A LANCASHIRE MONASTIC WAY. 3. Rufford to Longton.

                                                           Marshy Lancashire.

I’m back on the rattly but reliable train to Rufford, along with the regulars, and I find out that a token is still used between Midge Hall and Rufford on the single track section, failsafe.

I’m straight onto the canal, the branch of the Leeds Liverpool destined to merge with the River Douglas and the Ribble Estuary from where The Ribble Link connects to the Lancaster Canal. Here it is wide and stately reminding me of the Canal du Midi. The old hall of Rufford is just visible through the trees, started in 1530 and associated with the Hesketh family for generations. Now in the hands of the NT and only open weekends in winter. The canal here traverses low lying drained lands, made more sombre by today’s low weak sunlight, there is no one else about and only a few boats moored up. With no distractions, I soon reach Sollom Bridge where the towpath seems to run out and the canal has wilder rushy borders. I come inland to the small hamlet of Sollom, on a corner is a medieval cross base. The cottages and barns here have been sensitively restored and it is an oasis of calm just off the hectic A59. Whilst I was walking down the next track my camera somehow switched onto an ‘artistic’ mode’.I was able to disable it by the time I reached St. Mary’s Church. I have driven past here many times on the main road and wondered about its origins and unusual architecture. There had been a chapel on this site from early C16 but the present church was erected in 1719, the bricks would have been hand made. It was extended in 1824 when the rotunda was added to the tower. Apparently, the interior has many original items, box pews and oil lamps, but was closed today and I could only peep through the keyhole. The church is no longer in use and is administered by the Churches Conservation Trust.

Through the keyhole.

I crossed the canal and river, soon to be united on their way into the Ribble, and noticed this old warehouse.

Hidden in the trees to the right is Bank Hall.  C17 Jacobean, under restoration. All I could see was a possible gate lodge.

Up the road is Bank Hall Windmill, built in 1741, now converted into private living accommodation.

On a busy junction again hidden in the trees is Carr House. It is commonly thought that Jeremiah Horrocks made his observation of the transit of Venus across the sun, 24 Nov. 1639, while living at Carr House. More of this soon.

Glad to leave the busy A59 onto a little lane leading towards Much Hoole. Ahead was another interesting church, St. Michael, an early C17 building. The church has connections to the above Jeremiah Horrocks who may have been a curate there at the time of his important astronomical observations. There is a marble tablet commemorating him as well as some of the stained glass windows. The church has a two-decker oak pulpit and a long upper gallery.

I next crossed boggy fields towards the River Douglas. There were some new ‘No Public Right of Way’ notices on the public footpath which annoyed me and have been reported to the appropriate authorities.

The tide was out so the river was more of a mud bath than a waterway.

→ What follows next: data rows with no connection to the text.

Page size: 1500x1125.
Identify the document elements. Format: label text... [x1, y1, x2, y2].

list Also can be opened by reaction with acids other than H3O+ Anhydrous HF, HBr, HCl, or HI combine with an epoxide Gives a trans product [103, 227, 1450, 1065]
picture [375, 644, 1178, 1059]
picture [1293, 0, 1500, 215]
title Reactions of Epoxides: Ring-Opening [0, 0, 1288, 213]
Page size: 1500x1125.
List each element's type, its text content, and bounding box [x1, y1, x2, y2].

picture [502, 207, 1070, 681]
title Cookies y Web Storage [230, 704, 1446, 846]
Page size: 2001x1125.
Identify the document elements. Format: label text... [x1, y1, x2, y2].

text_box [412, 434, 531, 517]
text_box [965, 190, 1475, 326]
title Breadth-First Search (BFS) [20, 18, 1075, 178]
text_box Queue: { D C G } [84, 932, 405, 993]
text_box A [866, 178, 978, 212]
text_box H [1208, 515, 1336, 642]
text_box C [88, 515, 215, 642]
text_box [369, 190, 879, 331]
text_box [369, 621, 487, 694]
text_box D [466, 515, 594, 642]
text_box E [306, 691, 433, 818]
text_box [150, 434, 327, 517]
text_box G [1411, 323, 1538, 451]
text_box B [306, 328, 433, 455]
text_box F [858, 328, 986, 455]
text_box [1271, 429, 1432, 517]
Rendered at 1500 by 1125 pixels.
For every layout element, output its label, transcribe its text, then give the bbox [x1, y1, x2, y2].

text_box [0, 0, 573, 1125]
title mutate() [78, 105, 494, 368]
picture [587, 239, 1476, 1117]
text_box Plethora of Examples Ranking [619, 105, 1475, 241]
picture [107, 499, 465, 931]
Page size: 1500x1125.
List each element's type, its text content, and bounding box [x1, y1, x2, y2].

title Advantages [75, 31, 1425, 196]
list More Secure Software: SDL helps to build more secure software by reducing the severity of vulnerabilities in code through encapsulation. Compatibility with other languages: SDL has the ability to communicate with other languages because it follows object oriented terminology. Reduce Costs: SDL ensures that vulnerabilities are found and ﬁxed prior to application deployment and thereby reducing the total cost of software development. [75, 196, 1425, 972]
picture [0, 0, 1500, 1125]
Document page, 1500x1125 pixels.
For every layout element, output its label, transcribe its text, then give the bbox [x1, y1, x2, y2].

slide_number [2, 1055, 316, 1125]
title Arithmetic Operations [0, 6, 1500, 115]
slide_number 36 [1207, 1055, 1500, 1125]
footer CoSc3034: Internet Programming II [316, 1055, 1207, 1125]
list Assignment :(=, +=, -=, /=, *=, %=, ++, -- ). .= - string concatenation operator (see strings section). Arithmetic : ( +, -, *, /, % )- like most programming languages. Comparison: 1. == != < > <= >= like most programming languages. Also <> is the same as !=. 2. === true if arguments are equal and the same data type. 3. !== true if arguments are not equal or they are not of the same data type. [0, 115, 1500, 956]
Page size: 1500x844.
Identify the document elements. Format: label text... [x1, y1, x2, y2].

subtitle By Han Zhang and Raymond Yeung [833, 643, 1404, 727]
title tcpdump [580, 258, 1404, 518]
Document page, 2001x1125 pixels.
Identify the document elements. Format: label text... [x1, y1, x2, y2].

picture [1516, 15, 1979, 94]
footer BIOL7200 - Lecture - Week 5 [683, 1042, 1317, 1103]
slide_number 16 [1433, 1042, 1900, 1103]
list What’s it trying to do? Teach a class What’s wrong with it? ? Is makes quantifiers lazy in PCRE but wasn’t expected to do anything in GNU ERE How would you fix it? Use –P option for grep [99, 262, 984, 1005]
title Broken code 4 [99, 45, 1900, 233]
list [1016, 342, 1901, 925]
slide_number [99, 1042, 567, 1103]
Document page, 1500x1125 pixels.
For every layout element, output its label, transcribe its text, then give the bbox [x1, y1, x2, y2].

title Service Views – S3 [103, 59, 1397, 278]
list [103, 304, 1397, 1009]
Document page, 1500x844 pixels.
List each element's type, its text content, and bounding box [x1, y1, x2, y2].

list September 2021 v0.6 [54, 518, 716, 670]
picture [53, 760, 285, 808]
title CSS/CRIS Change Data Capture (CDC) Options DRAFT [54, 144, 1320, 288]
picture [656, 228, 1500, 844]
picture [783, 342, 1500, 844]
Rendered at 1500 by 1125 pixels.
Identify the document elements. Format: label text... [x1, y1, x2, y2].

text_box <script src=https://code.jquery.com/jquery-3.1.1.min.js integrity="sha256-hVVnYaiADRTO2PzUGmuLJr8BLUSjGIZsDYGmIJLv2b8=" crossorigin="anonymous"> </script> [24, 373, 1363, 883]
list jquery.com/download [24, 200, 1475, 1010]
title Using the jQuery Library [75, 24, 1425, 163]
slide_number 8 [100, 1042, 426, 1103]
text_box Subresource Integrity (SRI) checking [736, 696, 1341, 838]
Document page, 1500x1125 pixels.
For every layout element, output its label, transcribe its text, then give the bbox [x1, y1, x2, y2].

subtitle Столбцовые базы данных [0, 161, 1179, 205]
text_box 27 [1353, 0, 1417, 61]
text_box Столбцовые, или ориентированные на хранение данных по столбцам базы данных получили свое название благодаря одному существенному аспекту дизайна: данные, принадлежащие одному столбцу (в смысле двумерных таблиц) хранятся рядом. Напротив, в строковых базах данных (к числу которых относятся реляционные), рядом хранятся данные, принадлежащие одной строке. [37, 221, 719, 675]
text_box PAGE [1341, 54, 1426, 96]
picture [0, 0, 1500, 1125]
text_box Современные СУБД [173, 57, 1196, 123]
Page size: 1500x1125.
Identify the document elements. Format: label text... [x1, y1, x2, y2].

Ahead was only a vast flood plain marsh though the sheep seemed to know their way around. Following the sea wall, I eventually arrived at the renowned Dolphin [Flying Fish] Inn. We used to come drinking here in the seventies, shrouded in mist and at risk of flooding the place had a certain atmosphere for late-night carousing. Its been gentrified since but the public bar was welcoming with plenty of locals enjoying a lunchtime pint. I like to give as much prominence to the pubs as well as to the churches.

A walk into Longton and a bus back to Preston.

*****

1 thought on “A LANCASHIRE MONASTIC WAY. 3. Rufford to Longton.

  1. conradwalks.blogspot.com

    What a fascinating collection of buildings. When I walked the Canal du Midi in August 2015 they were sadly busy felling many of the iconic plain trees that border the canal due to some prevalent disease. I was walking in intense heat and the trees that remained gave some respite with their shade. I agree your photo does evoke some of that atmosphere.